Stored data:

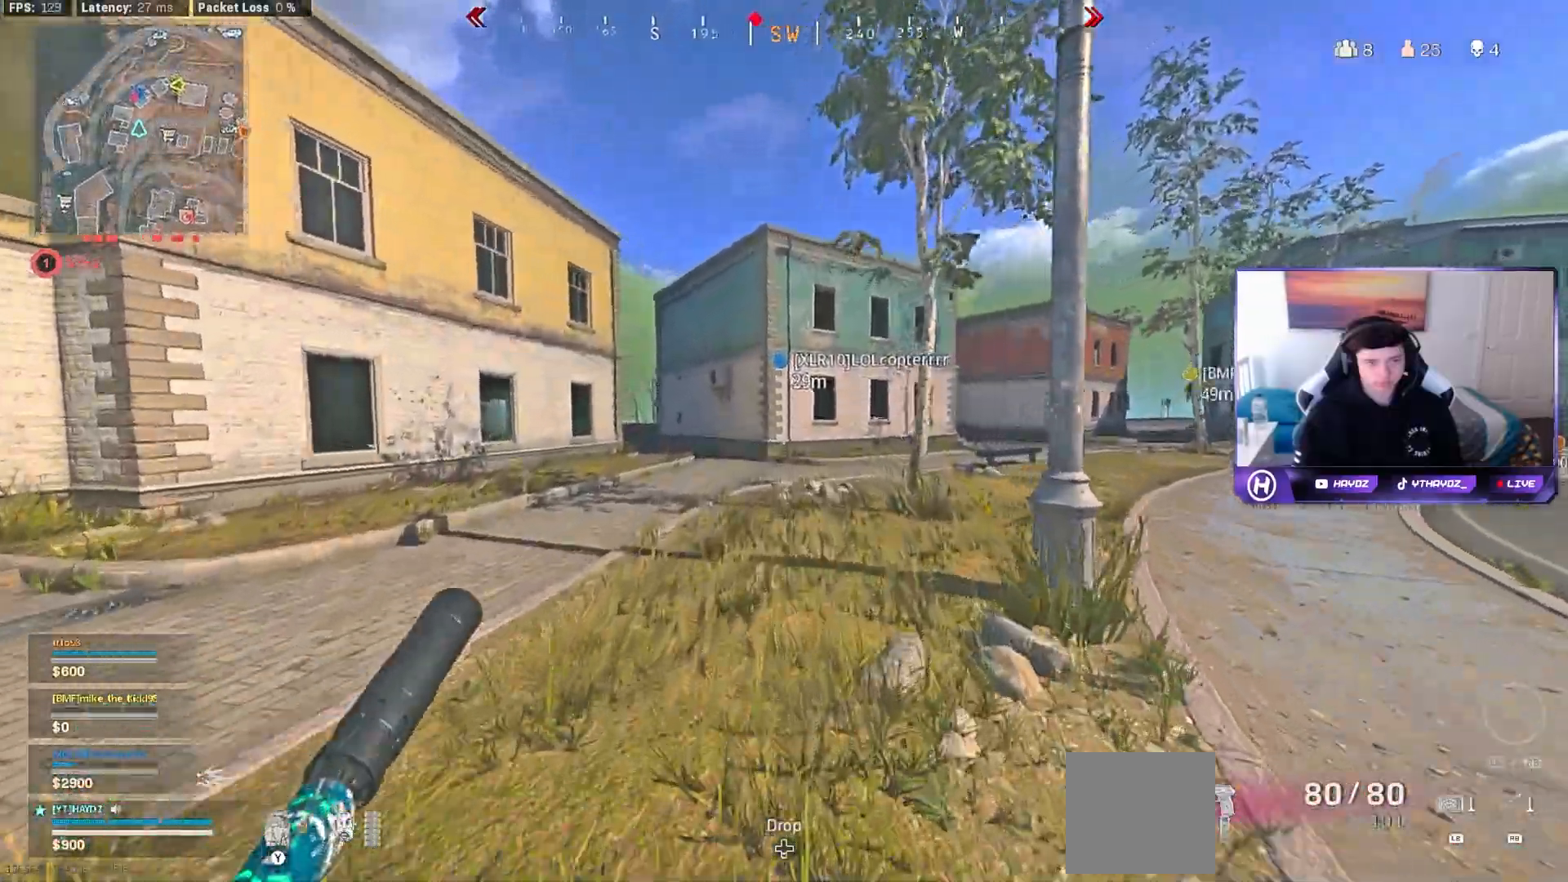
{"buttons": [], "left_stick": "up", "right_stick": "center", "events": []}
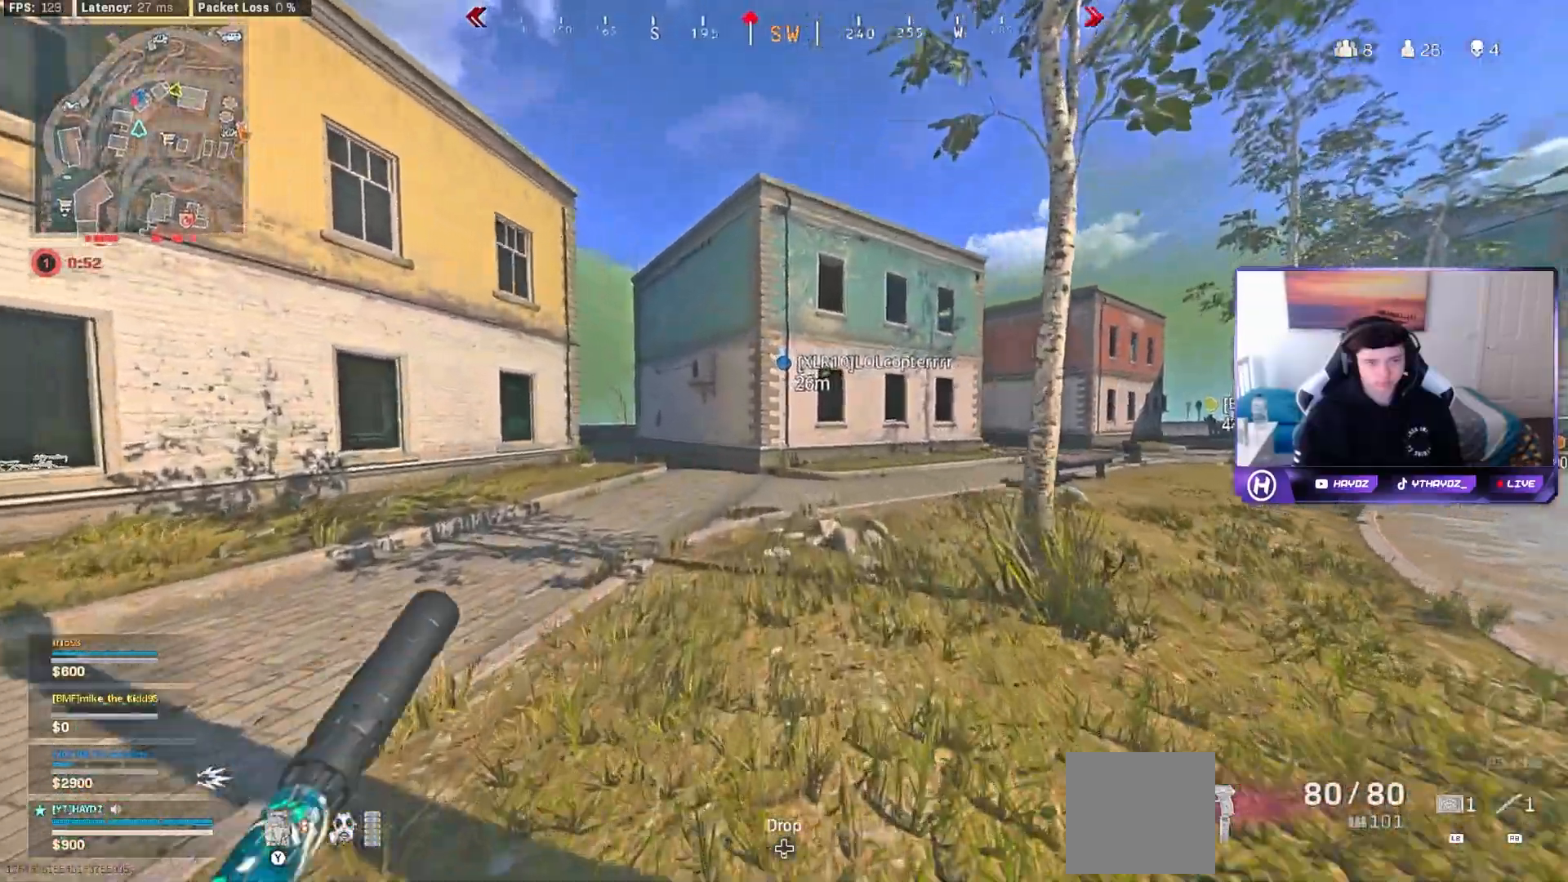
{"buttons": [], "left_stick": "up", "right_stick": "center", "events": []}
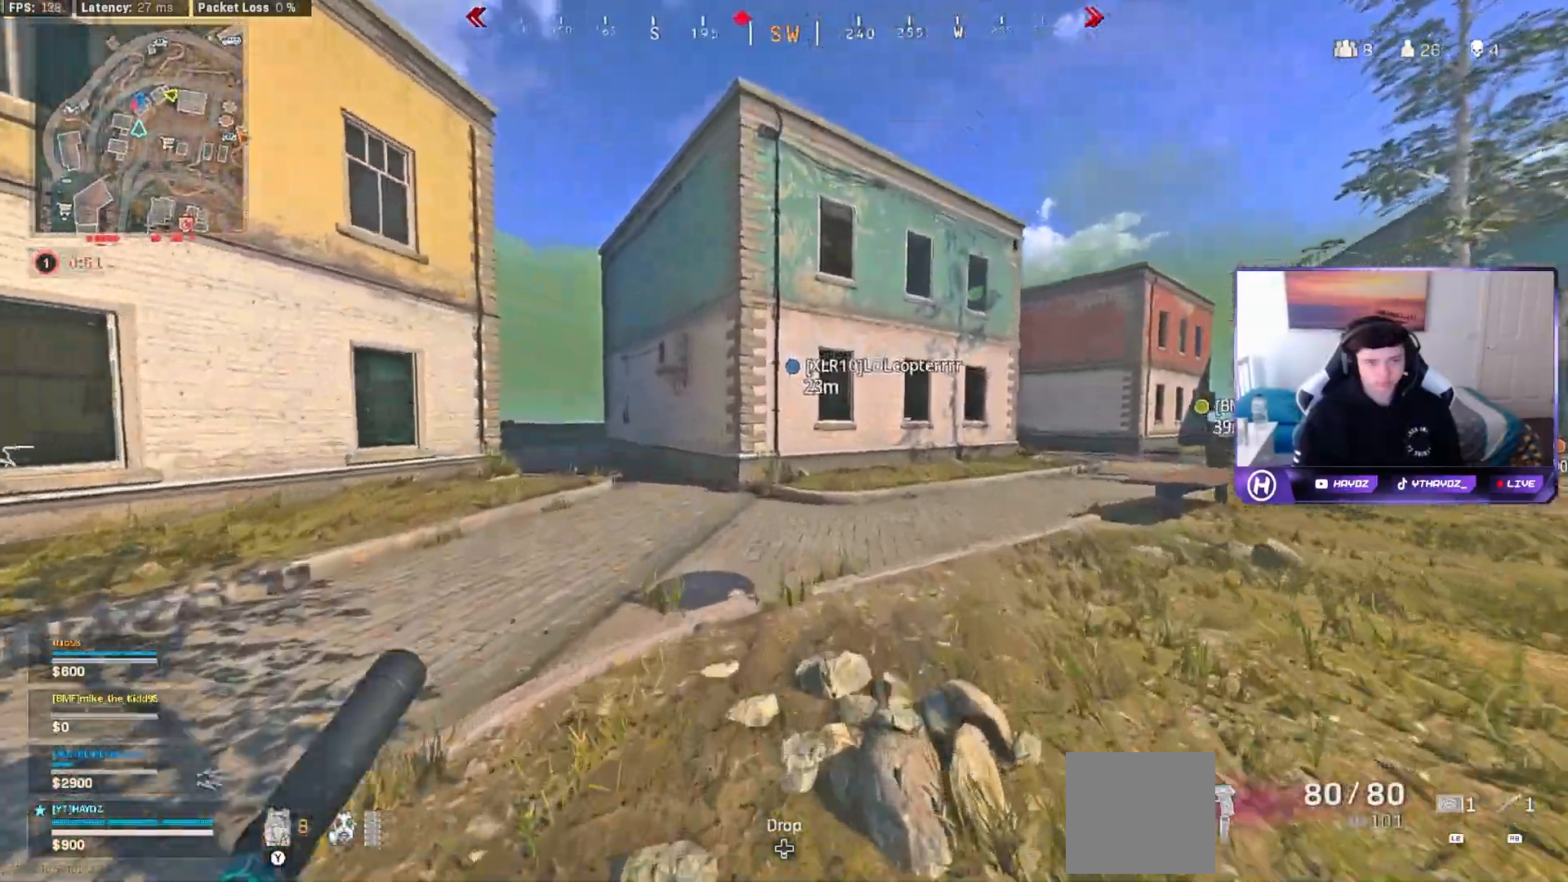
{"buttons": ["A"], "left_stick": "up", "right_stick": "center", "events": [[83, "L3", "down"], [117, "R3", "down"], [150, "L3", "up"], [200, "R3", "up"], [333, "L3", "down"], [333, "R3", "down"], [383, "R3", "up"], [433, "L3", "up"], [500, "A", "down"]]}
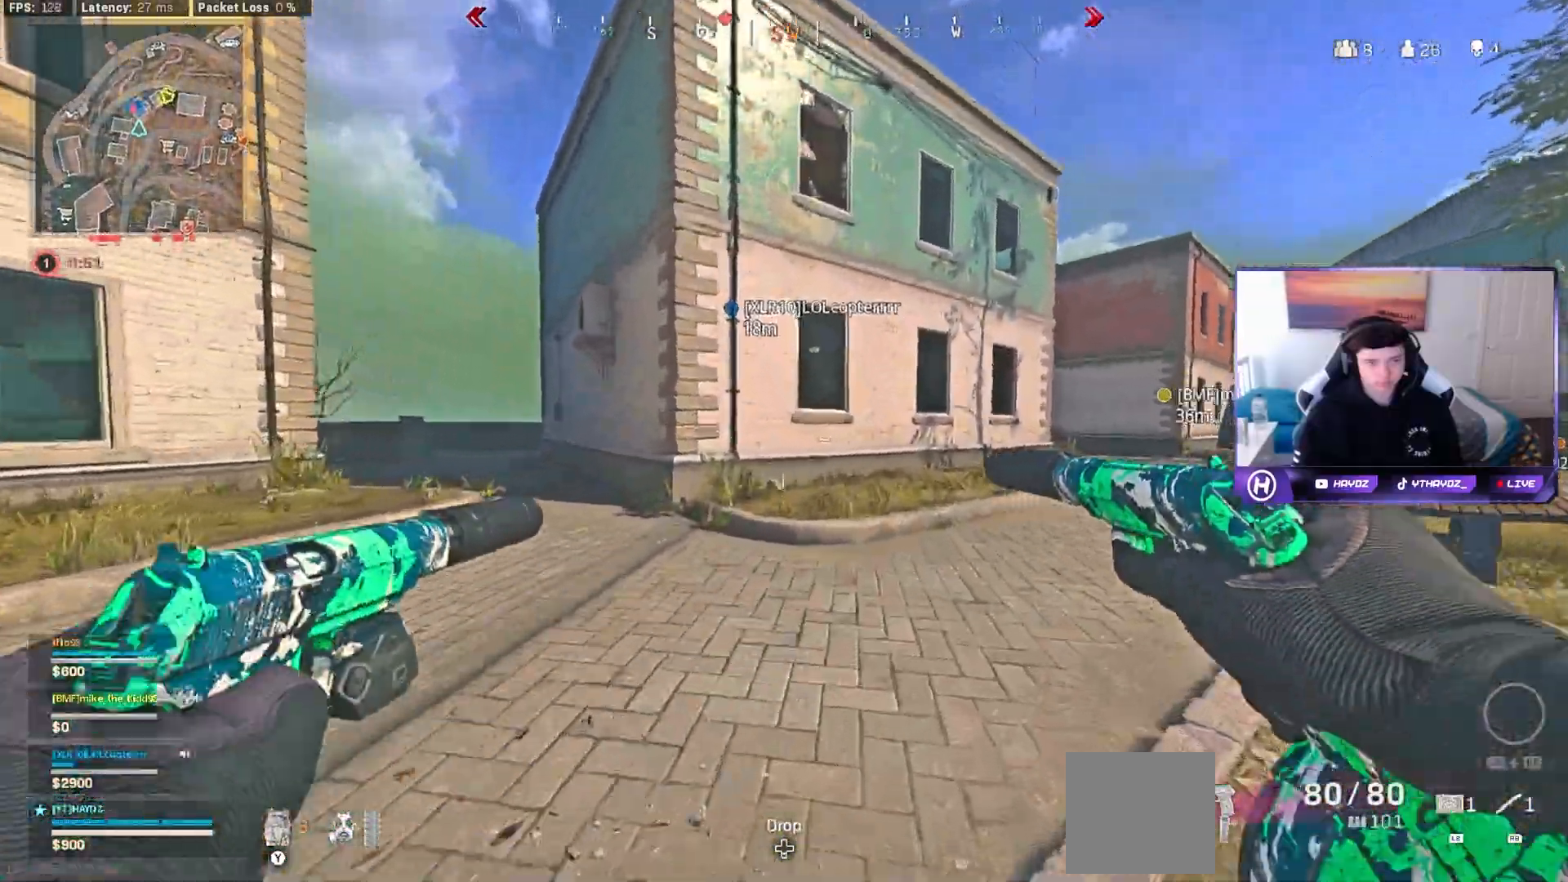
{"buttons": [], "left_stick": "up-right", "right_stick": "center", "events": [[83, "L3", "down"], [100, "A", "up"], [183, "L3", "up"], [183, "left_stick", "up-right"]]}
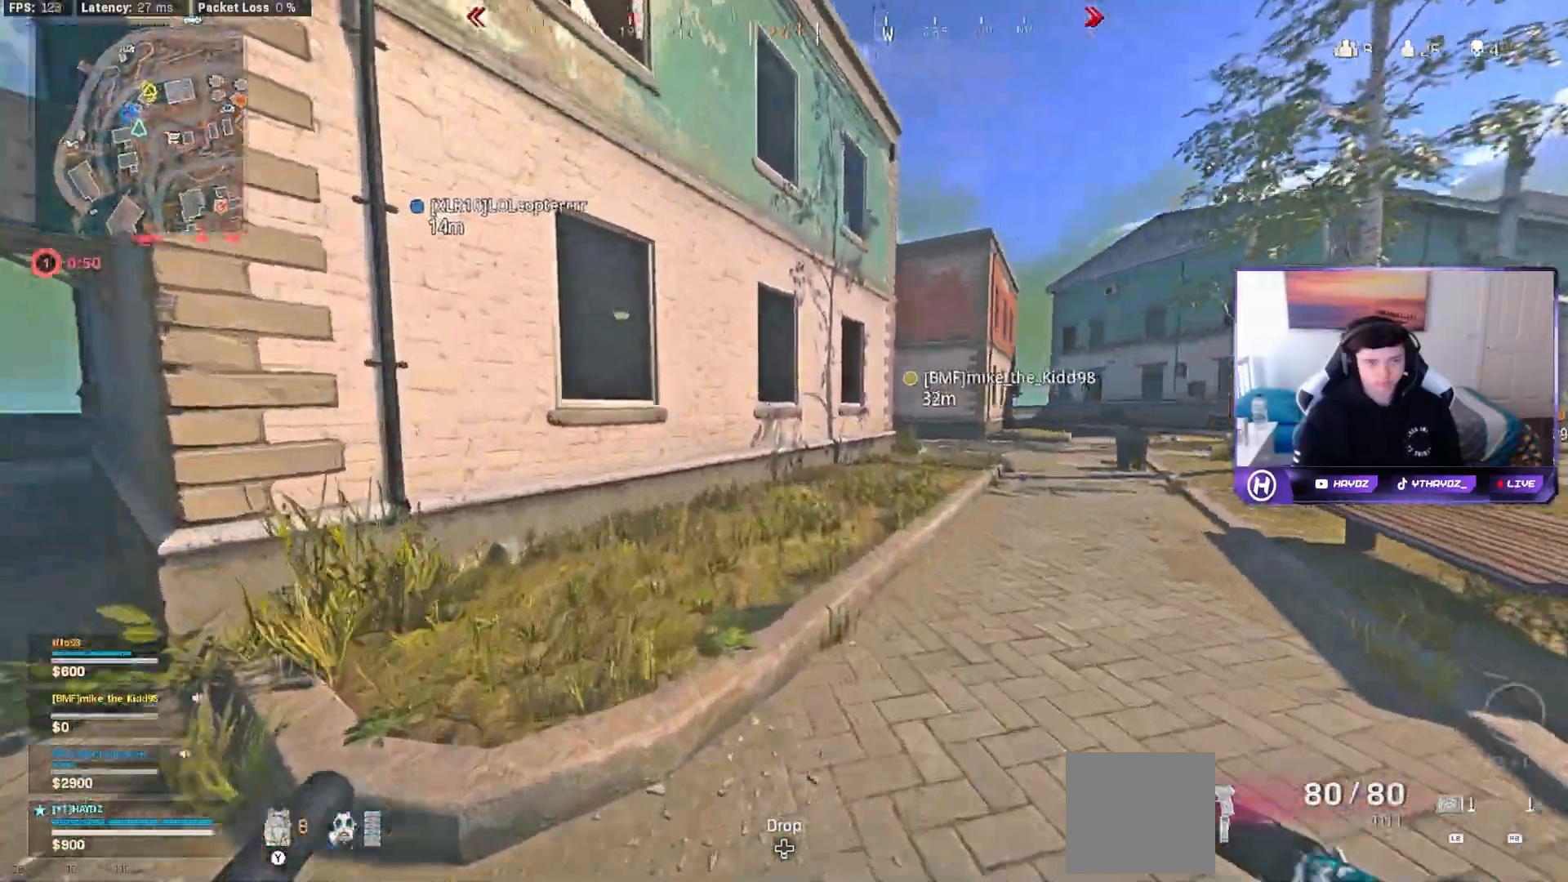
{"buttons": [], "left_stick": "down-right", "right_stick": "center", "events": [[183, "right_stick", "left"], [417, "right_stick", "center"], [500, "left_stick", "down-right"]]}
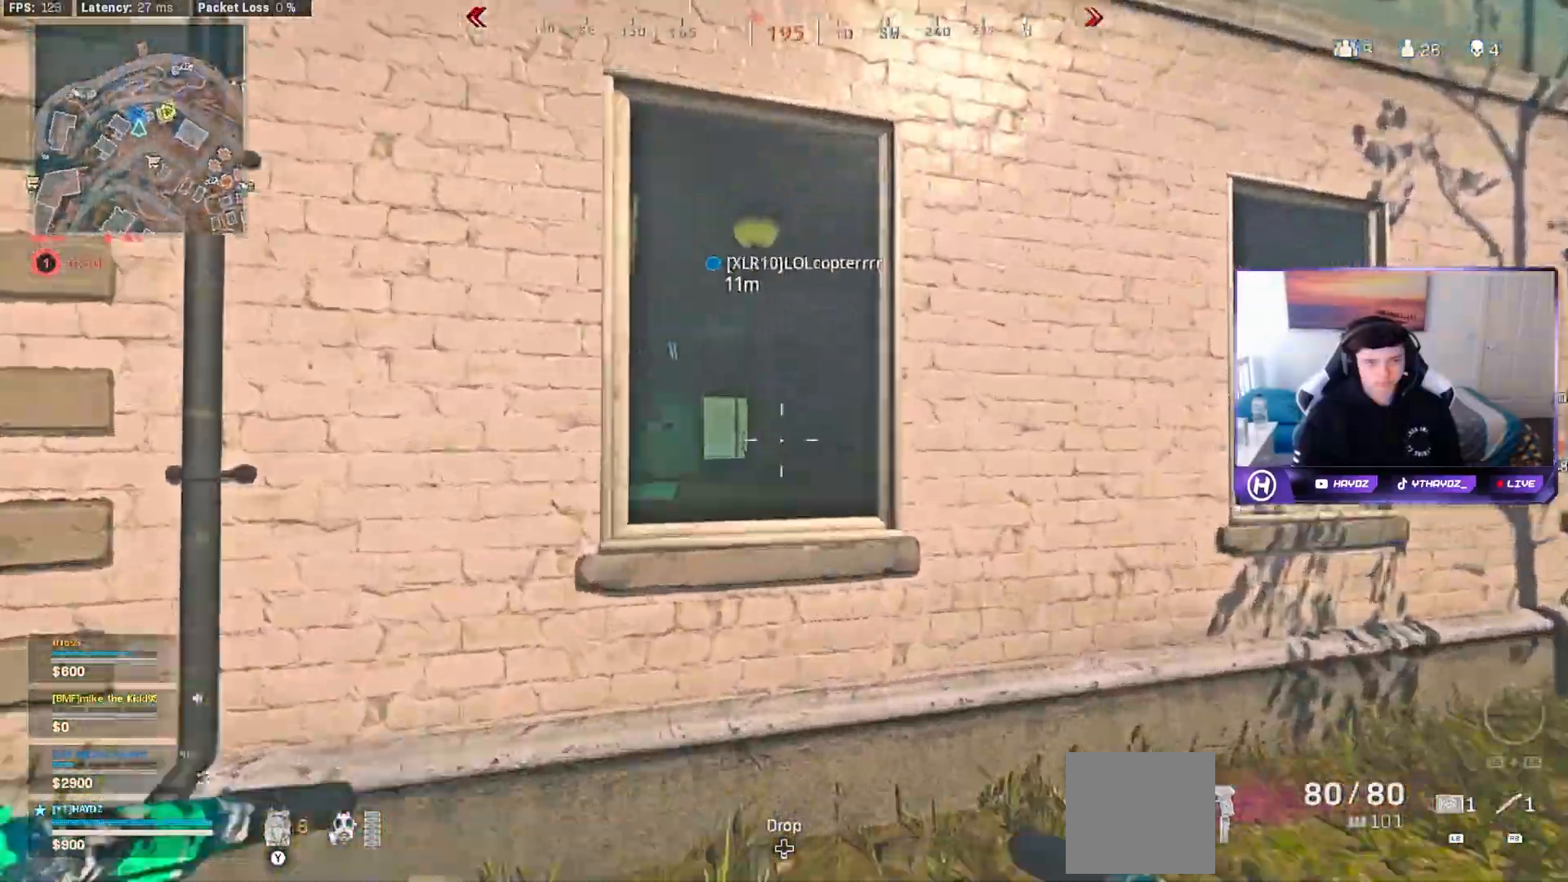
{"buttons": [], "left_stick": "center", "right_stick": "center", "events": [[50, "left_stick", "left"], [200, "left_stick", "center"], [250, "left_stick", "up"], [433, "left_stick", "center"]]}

EXERCISE BRIEF >> Your answer must restate the entries word for word and contain no pictures.

ANSWER SPACE >>
{"buttons": [], "left_stick": "up", "right_stick": "center", "events": []}
{"buttons": [], "left_stick": "up", "right_stick": "center", "events": []}
{"buttons": ["A"], "left_stick": "up", "right_stick": "center", "events": [[83, "L3", "down"], [117, "R3", "down"], [150, "L3", "up"], [200, "R3", "up"], [333, "L3", "down"], [333, "R3", "down"], [383, "R3", "up"], [433, "L3", "up"], [500, "A", "down"]]}
{"buttons": [], "left_stick": "up-right", "right_stick": "center", "events": [[83, "L3", "down"], [100, "A", "up"], [183, "L3", "up"], [183, "left_stick", "up-right"]]}
{"buttons": [], "left_stick": "down-right", "right_stick": "center", "events": [[183, "right_stick", "left"], [417, "right_stick", "center"], [500, "left_stick", "down-right"]]}
{"buttons": [], "left_stick": "center", "right_stick": "center", "events": [[50, "left_stick", "left"], [200, "left_stick", "center"], [250, "left_stick", "up"], [433, "left_stick", "center"]]}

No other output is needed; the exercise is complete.